Two of biotechnology’s most prolific and far-sighted researchers say they’re teaming up to start a company that intends to rewrite the rules of animal reproduction.
The company, provisionally named Ark Corporation, is being cofounded by stem-cell pioneer Robert Lanza and Harvard Medical School DNA expert George Church.
I heard about the startup last Friday at TEDx DeExtinction, a gathering of conservationists and molecular biologists interested in bringing wooly mammoths, Tasmanian tigers, and other extinct species back to life (see “An Unlikely Plan to Revive the Passenger Pigeon”).
It’s interesting stuff. Who wouldn’t want to see a saber-toothed tiger?

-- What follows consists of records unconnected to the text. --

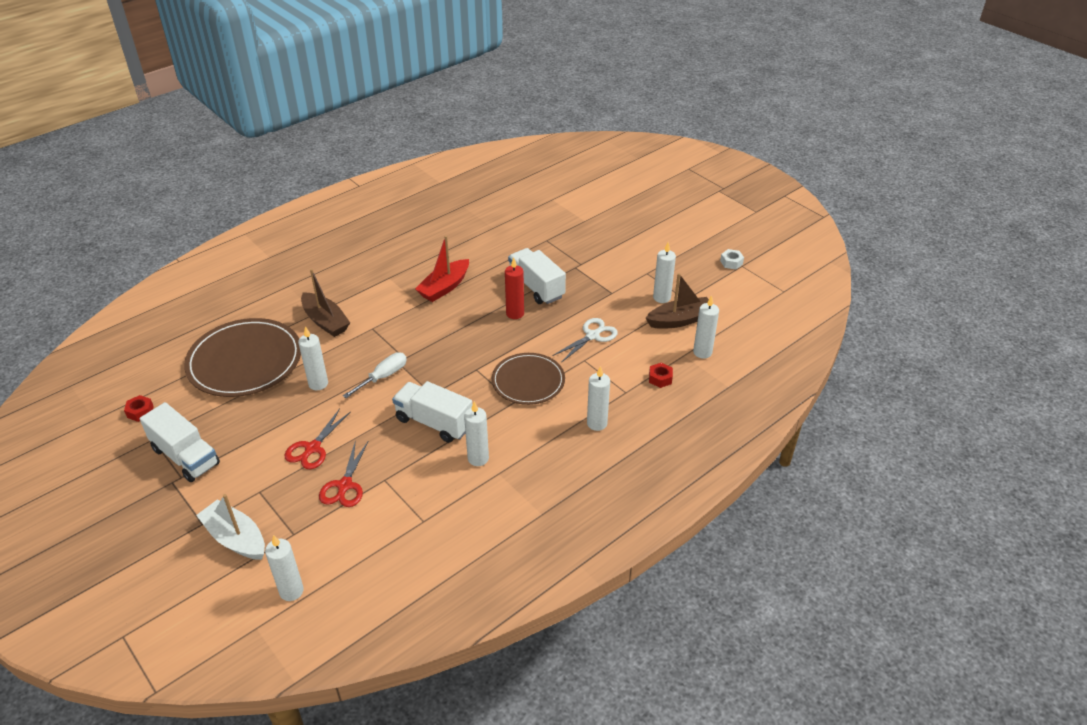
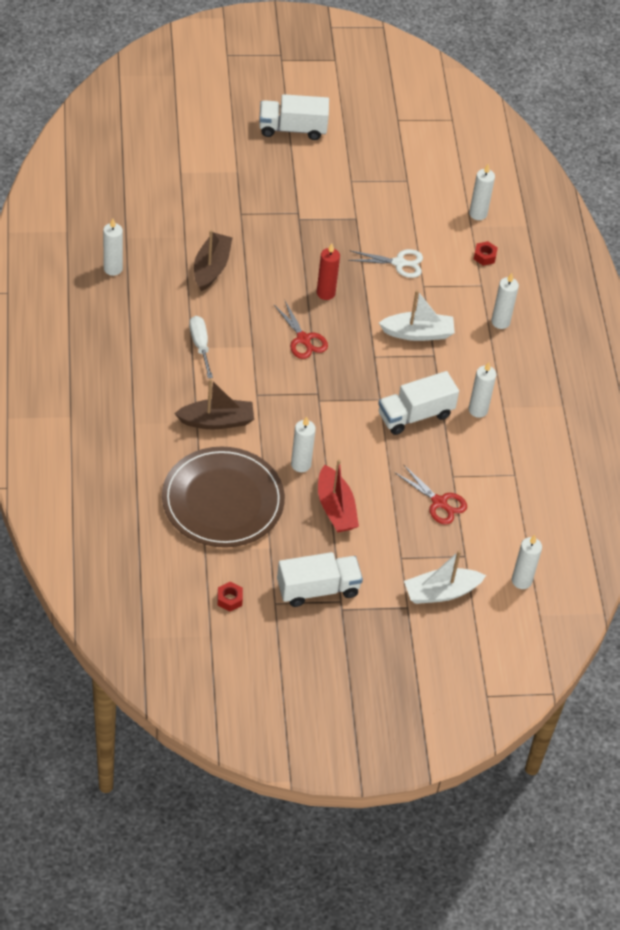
camera: 60 degrees left, 10 degrees up
(312, 448) = (379, 504): red scissors -> red scissors (303, 339)
(383, 377) = (330, 419): white screwdriver -> white screwdriver (200, 346)
(444, 287) = (244, 318): red boat -> red boat (335, 508)
(528, 381) = (418, 333): brown plate -> white boat
(536, 287) = (303, 259): white truck -> white truck (292, 129)
(593, 336) = (399, 263): white scissors -> white scissors turned 105 degrees clockwise
(661, 298) = (392, 193): white candle -> white candle (113, 269)
(680, 320) = (429, 201): brown boat -> brown boat (211, 268)
(731, 262) = (388, 123): white nut -> none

But here’s the deal: the very same biotechnologies needed to reanimate lost species are going to have far, far greater financial and social impact when they’re applied to commercial breeding of livestock, pets, and even humans.

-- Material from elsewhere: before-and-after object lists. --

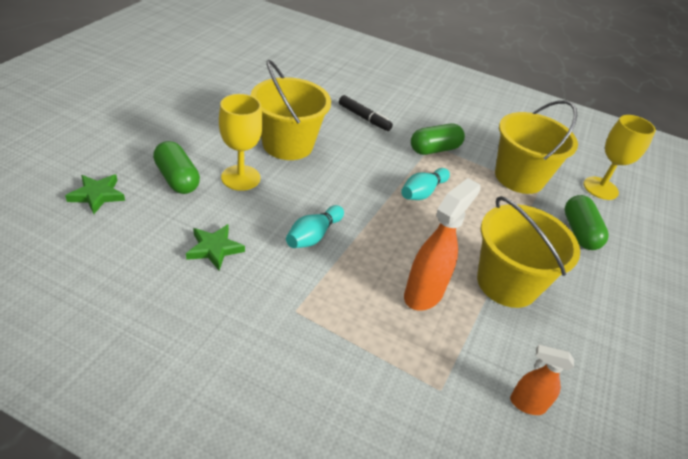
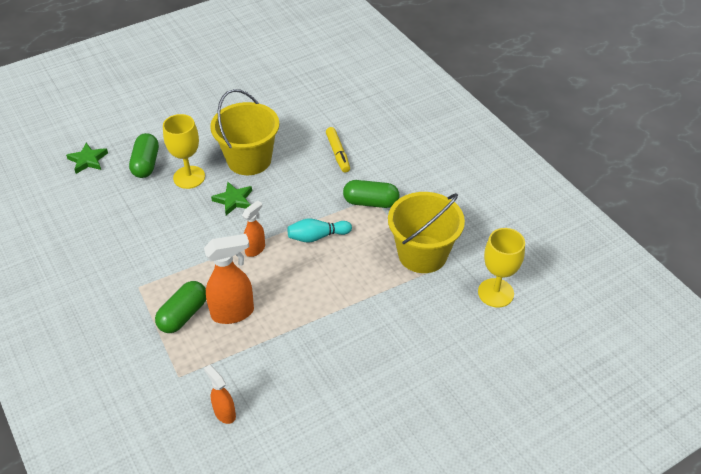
camera: 40 degrees right, 5 degrees up
(214, 249) = (126, 225): green star -> green star (233, 200)
(313, 236) = (198, 240): turquoise bowling pin -> none
(364, 118) = (337, 153): black marker -> yellow marker
(379, 223) = (255, 249): none -> orange spray bottle
(507, 283) = (305, 333): yellow bucket -> none
(579, 232) = (420, 321): green capsule -> green capsule (183, 315)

“There are just so many downstream implications,” says Lanza, who is chief scientific officer of Advanced Cell Technology, a stem cell company.
Ark, he says, hopes to help revive some extinct species, including a Spanish mountain goat. But the company’s real aim is to combine cutting-edge cell biology and genome engineering in order to breed livestock and maybe even create DNA-altered pets that live much longer than usual. “Imagine a dog that lives 20 years,” he says.

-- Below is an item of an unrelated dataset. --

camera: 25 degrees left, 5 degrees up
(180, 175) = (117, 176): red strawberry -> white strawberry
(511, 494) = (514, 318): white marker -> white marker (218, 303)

Before I heard about Ark, I would never have imagined a collaboration between Church and Lanza, who are a couple of the most entrepreneurial and far-out dudes in biotech. It was a bit like learning that Elon Musk and Donald Trump plan to build a space station together.
While I didn’t find out who else is involved in Ark, or where its financing will come from, Lanza promised me the startup will have the backing of “top human IVF clinics” and leading cattle-breeding operations.
Ark’s key technology is going to be induced pluripotent stem cells, or iPS cells (see “Growing Heart Cells Just for You”). To make iPS cells, researchers take an ordinary skin cell and, by modifying it or adding certain chemicals, turn it into a potent stem cell that’s able to grow into any other tissue of the body, including eggs and sperm.
It’s exactly this ability to make sperm and eggs in the lab that opens the commercial possibilities Lanza and Church say their startup company will exploit.
Many farm animals, like pigs and cows, are already created from sperm collected from prize sires and then frozen and shipped around the world. If companies could make sperm in a bioreactor instead, they’d have a factory able to take over the job of the world’s blue-ribbon steers, boars, and roosters. They could even keep making sperm once those animals die.
Beyond farm animals, iPS cells have even more mind-boggling possibilities in human reproduction. With this technology, it may be possible to create functional eggs and sperm for people who are infertile because of age or other issues.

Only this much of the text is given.